I don't feel like it tonight. Drinking whiskey and trying not to think about how effed up the Israel footage and the North Korea situation are. Maybe that's why it's not the best post.
I don't mean to crap on the work presented. Great article, good summary, and the tech is solid. It's just older than what excites me; a lot of progress has been made in 20 years and the majority of it hasn't found commercial applications.
But here is a citation root for a lot of amazing work in this space:
My absolute hero Edward Kmett gave a talk stitching a lot of this work together a long time ago: https://www.youtube.com/watch?v=uA0Z7_4J7u8 . I have no idea if he's pursued it, it's just one of his many talks that left me with an incredibly lasting impression.
Variants of this technique work for arbitrary documents and structures, work better at very high volume, have cache oblivious properties, and support transactions. Universal indexes that are reasonably good for all queries (as opposed to specfiic queries) are also possible. Coupled with discrimination-based techniques for O(n) table joins, there's probably a whole startup around there.

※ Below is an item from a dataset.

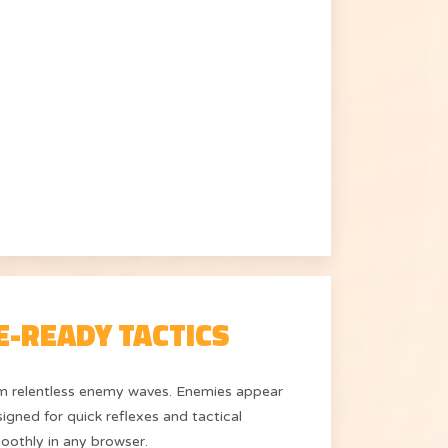
E-READY TACTICS
rom relentless enemy waves. Enemies appear
igned for quick reflexes and tactical
oothly in any browser.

If you're optimal for a cache without knowing how big the cache is, you're optimal for all caches. It's tough to do, but it happens.
This property probably doesn't get the respect it deserves in this super weird world where you can't really say how many caches are between you and your data.
Really good read, thanks. My brain couldn't quite grok the idea of a "cache-oblivious" data structure, but the article suggests they'd be more aptly described as "cache size-oblivious".